Ben più rilevante per il governo israeliano è la risposta di Barack Obama. Un “sì” del presidente Usa alla “colonizzazione al rallentatore” rappresenterebbe il riconoscimento di fatto da parte dell’attuale Amministrazione della “lettera di garanzie” consegnata nel 2004 dall’allora presidente George Bush all’ex premier israeliano Ariel Sharon. Con quel documento Washington riconobbe il diritto di Israele di annettersi le porzioni di Cisgiordania dove sono situati i blocchi di colonie ebraiche. L’area in questione rappresenta circa il 10% del territorio palestinese (senza Gerusalemme Est) e grosso modo è delimitata dal percorso del “muro di separazione” che, entrando in Cisgiordania, già ingloba, di fatto, i blocchi di colonie. Di fronte a ciò emerge il passo falso fatto da Abu Mazen, andato alla trattativa senza garanzie sul comportamento non tanto di Netanyahu, del quale sono note le strategie, ma degli Stati Uniti.
Eppure il piano messo a punto dal premier israeliano non convince i coloni più oltranzisti che nella “colonizzazione al rallentatore” vedono un “cedimento ai palestinesi”. “Se Netanyahu continuerà il congelamento, considereremo ciò come una dichiarazione di guerra, faremo tutto il possibile per rovesciare il primo ministro” ha avvertito Gershon Mesika, capo del cosiddetto Consiglio regionale della Samaria (nord della Cisgiordania).

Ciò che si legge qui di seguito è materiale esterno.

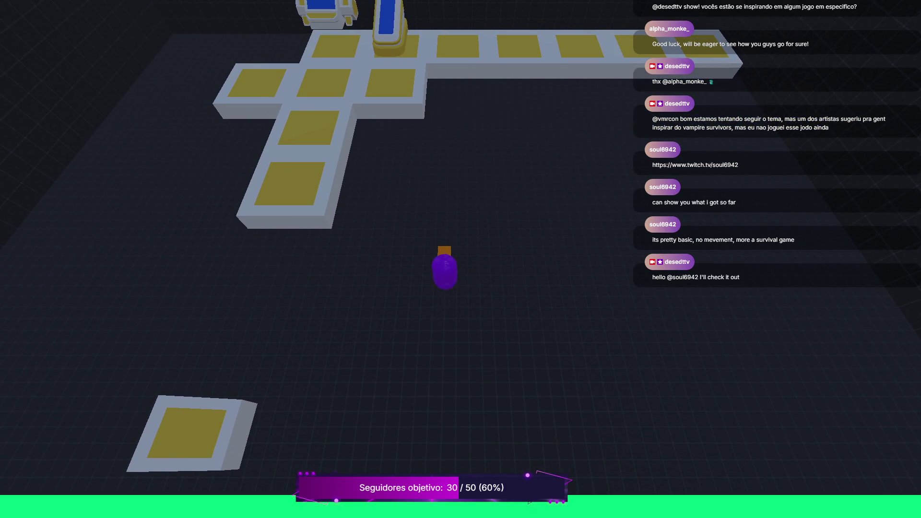
key("s")
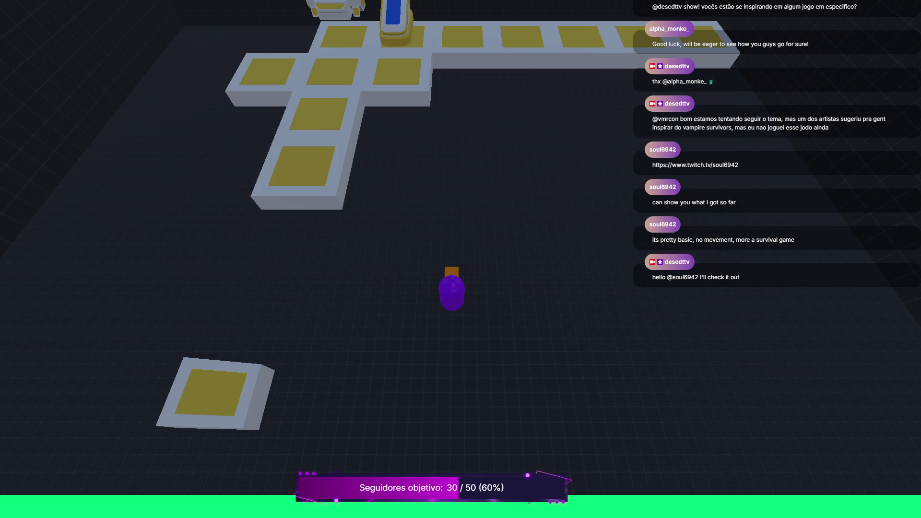
Walk back onto the platform and off again, then quit the game with Alt+F4
key("w")
key("s")
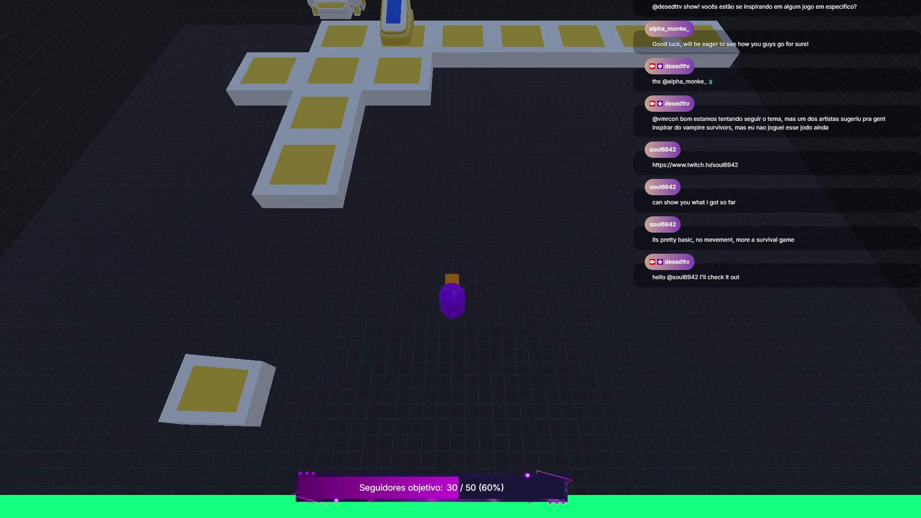
key("a")
key("w")
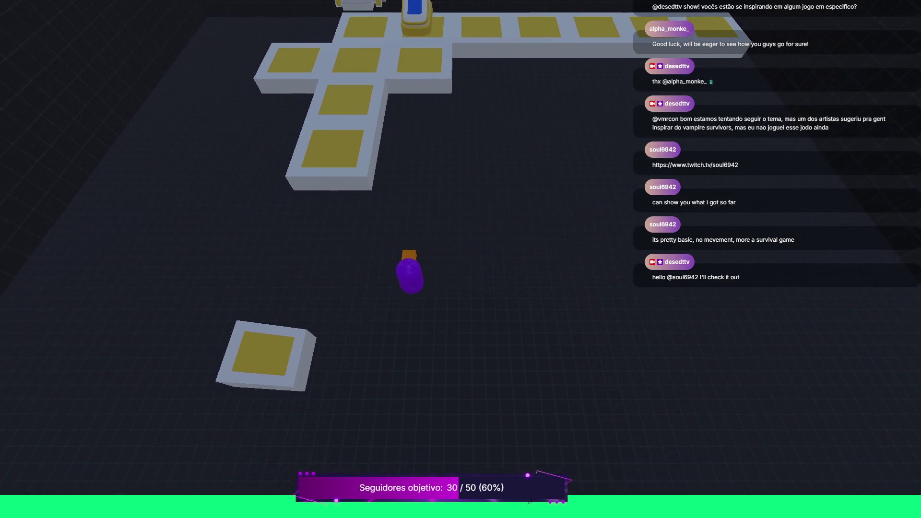
key("w")
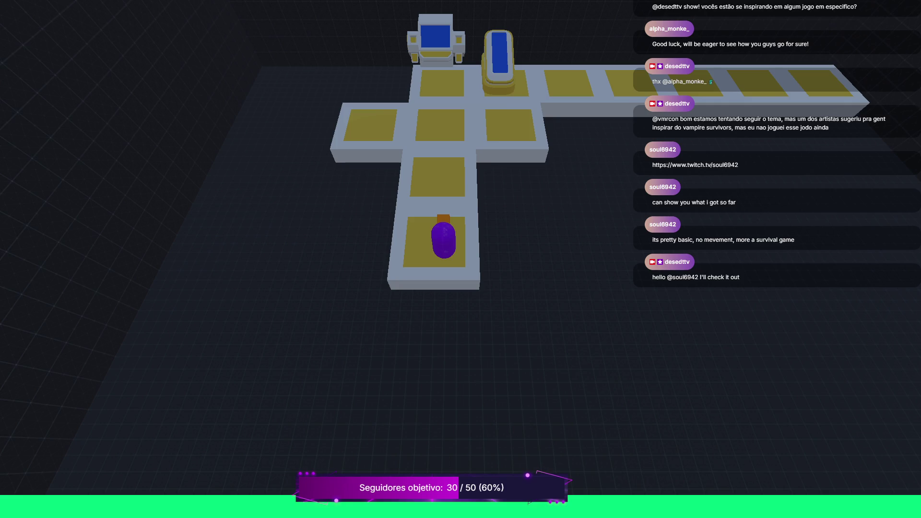
key("d")
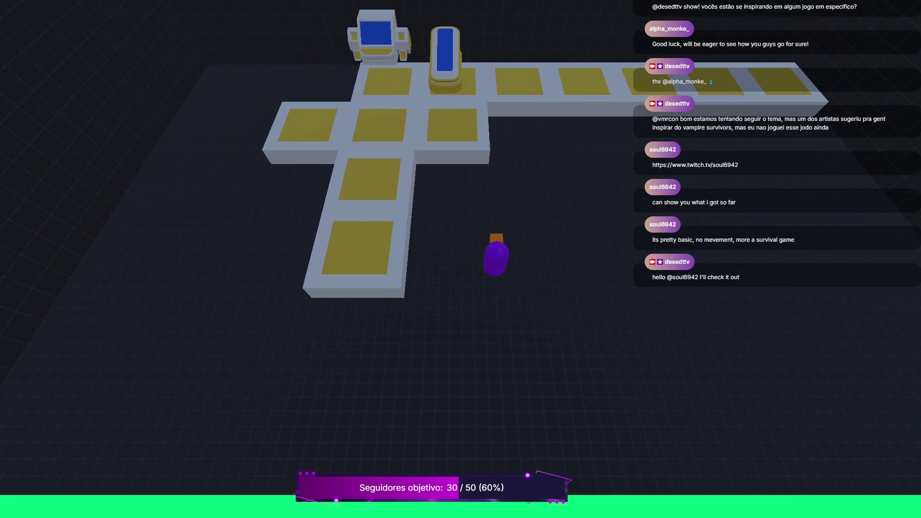
key("s")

Schierato con i coloni c’è il ministro delle infrastrutture Uzi Landau, secondo il quale Netanyahu “rischia di perdere credibilità”. Gaza nel frattempo rimane ai margini e i suoi morti quotidiani continuano a non fare notizia. Domenica l’esercito israeliano ha aperto il fuoco “contro uomini che si preparavano a sparare razzi anticarro”. Uccisi tre “terroristi”: il 91enne Ibrahim Abu Said con i due nipoti Ismail Abu Odeh, 20 anni, e Houssam Abu Said, 17 anni. Tutti e tre erano semplici contadini.